Peru and Mexico are two Latin American countries that stand out for their commitment to radio. In recent months both have tendered about 170 new stations both AM and FM.
At the end of June 2017, the Federal Institute of Telecommunications, IFT, finalized the bidding process by which it awarded 123 radio station concession titles, distributed on 27 am and 96 fm radio frequencies, and awarded to 57 different winning participants who met all the requirements previously established for the tender.
Of the total number of winning participants, 47 obtained frequencies only in FM, 7 only in AM and 3 obtained frequencies in both bands. This concluded a process that had begun a year earlier and for which initially 421 expressions of interest were presented to participate in the tender, by 189 individuals and 232 legal entities.

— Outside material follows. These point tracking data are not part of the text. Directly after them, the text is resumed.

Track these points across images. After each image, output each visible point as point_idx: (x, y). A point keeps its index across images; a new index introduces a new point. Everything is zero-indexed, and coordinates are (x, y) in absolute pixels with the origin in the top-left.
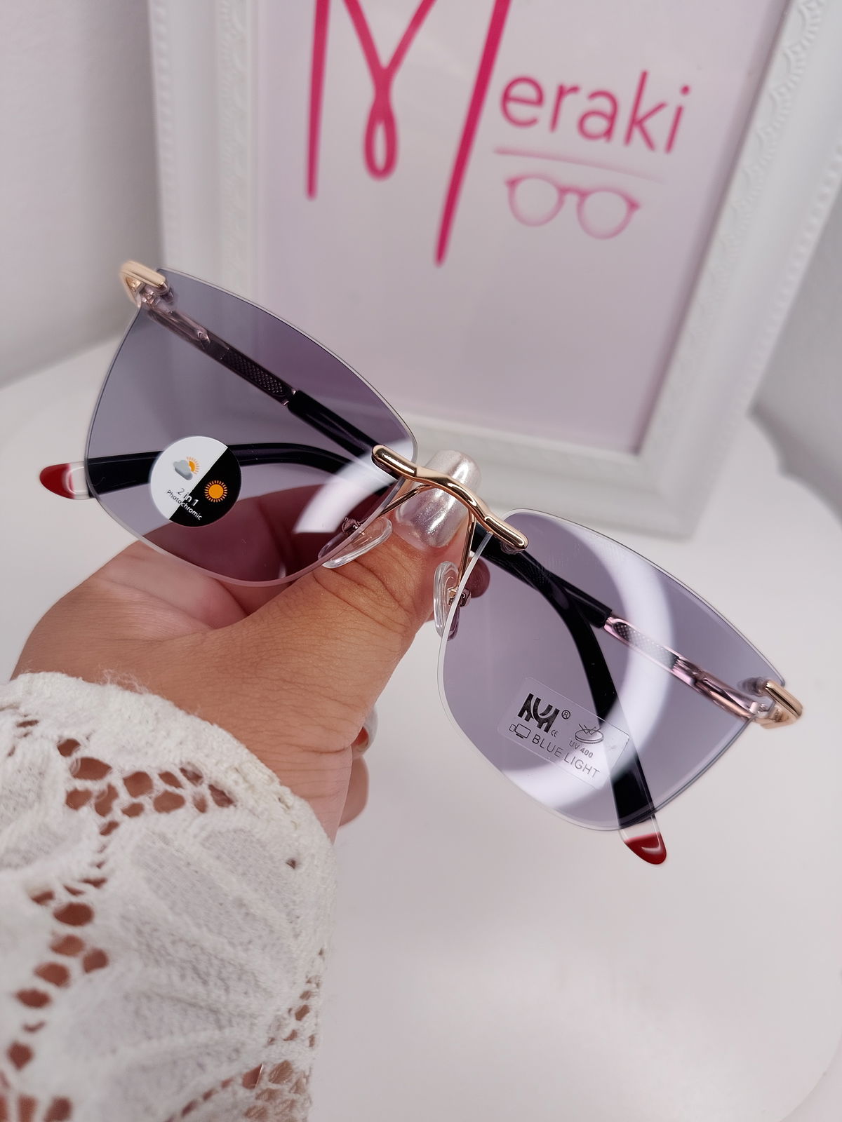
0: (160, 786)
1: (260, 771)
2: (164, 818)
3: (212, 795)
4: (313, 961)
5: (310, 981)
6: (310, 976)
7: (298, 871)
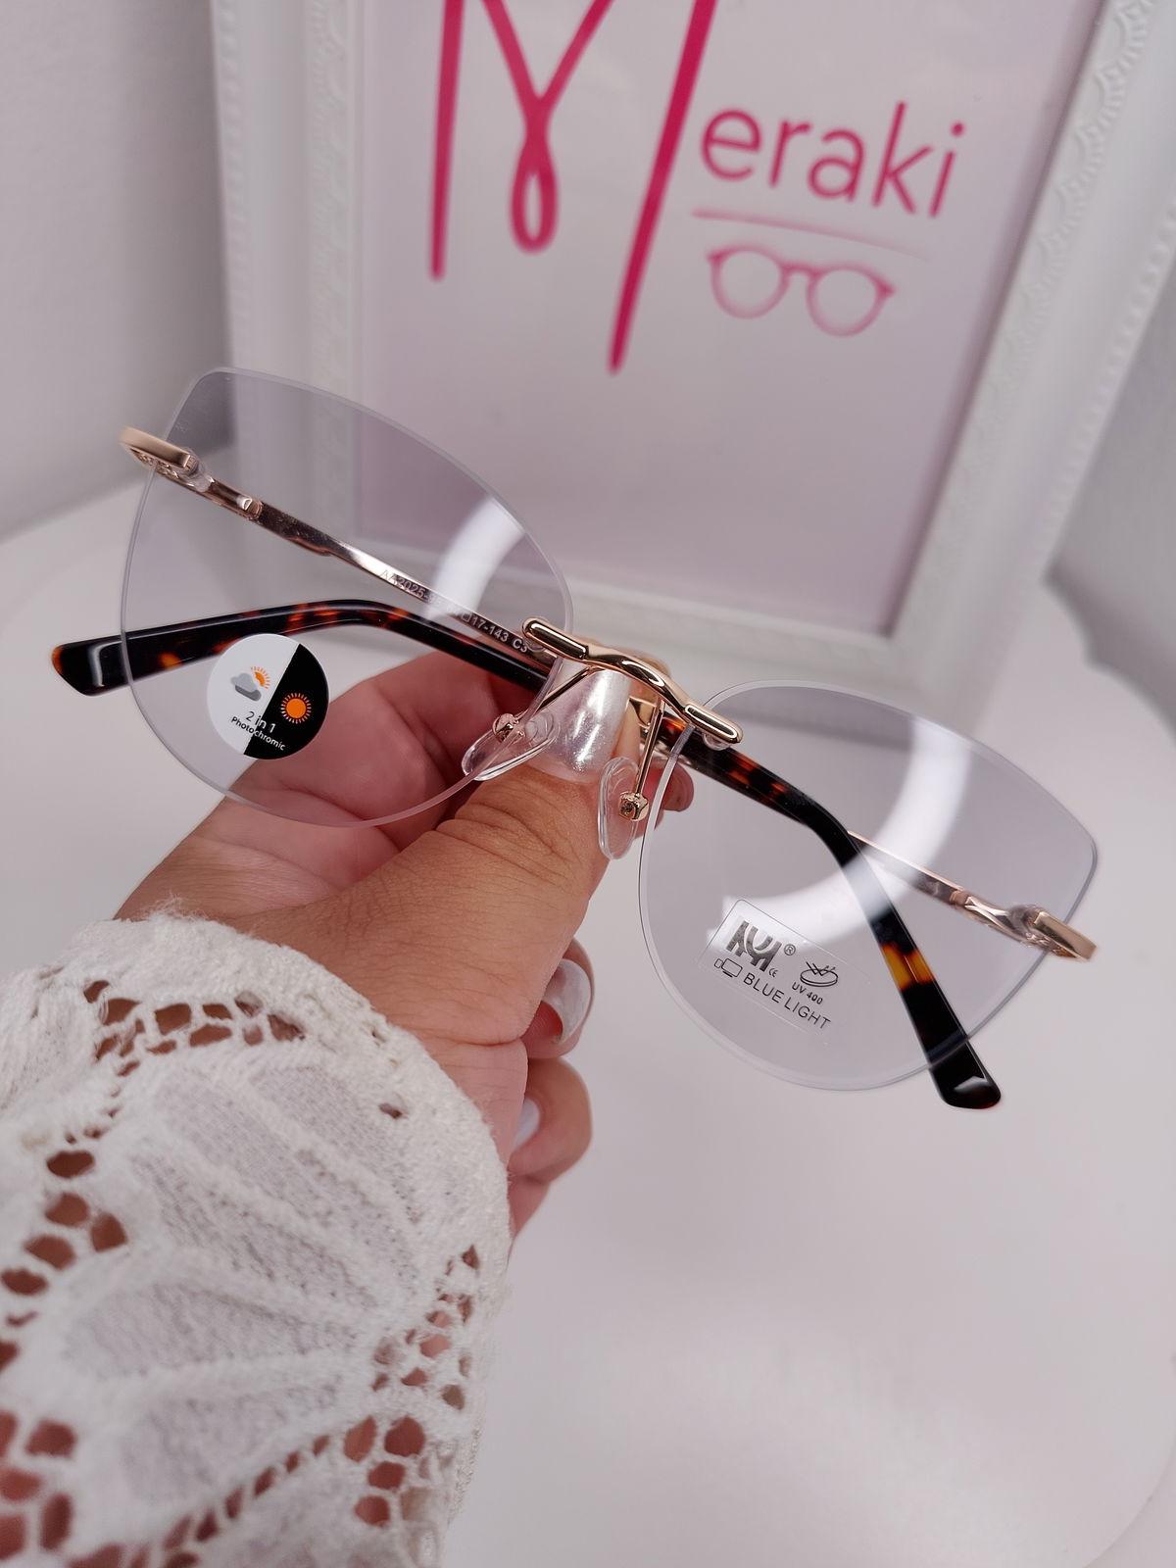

At the time, the Commissioner President of the regulatory body, Gabriel Contreras, acknowledged that "For more than twenty years no new concessions for commercial use had been granted in our country for sound broadcasting; this, as a result of the Telecommunications Reform, will allow the public in different regions of the country to have new information and entertainment options."
For its part, the Ministry of Transport and Communications of Peru announced at the beginning of June of this year the opening of the call for the first corresponding public tender of the year, in order to deliver up to 45 new authorizations of the FM radio service, with community, educational and commercial purposes, in 17 locations nationwide.
For this tender, the Peruvian ministry has prioritized those localities located in border areas, places of preferential social interest and those classified as rural areas. It also considered decentralization and the expression of public interest in the conduct of the contest.
These two cases are an example of the commitment to strengthen radio in the region, a medium that some pessimists say is stagnant. Undoubtedly, there is a space that can be developed and for which there is an interest in the market, as reflected in the numbers of the tender in Mexico.
This also becomes opportunities also for all industry players, such as technology manufacturers who have focused their sales growth expectations in these two countries, in a particularly complicated year for their businesses.
In Mexico, the commitment to strengthen radio does not remain only in new channels. The IFT issued Technical Provision 011-2017, which obliges mobile phone manufacturers that already have fm radio signal receivers to enable it.
This standard does not require that mobile equipment manufacturers incorporate this technological capacity to receive FM radio frequencies, but that those that already have the receiver chip be activated to effectively tune stations, because most smartphones have a "chip" that allows to capture FM radio, but that at present there are few devices in operation that have the chip active.
In addition, the IFT announced that it plans to start new AM and FM radio tenders towards the end of this year, in response to the Annual Frequency Band Programs 2016 and 2017. Not to mention that Mexico is one of the first countries to advance in the implementation of the digital radio system, which will also allow frequency multiplexing.
That there is plurality of media will always be good news. Although the question remains whether there is the financial capacity to make these new stations a successful and lasting business. Time will tell.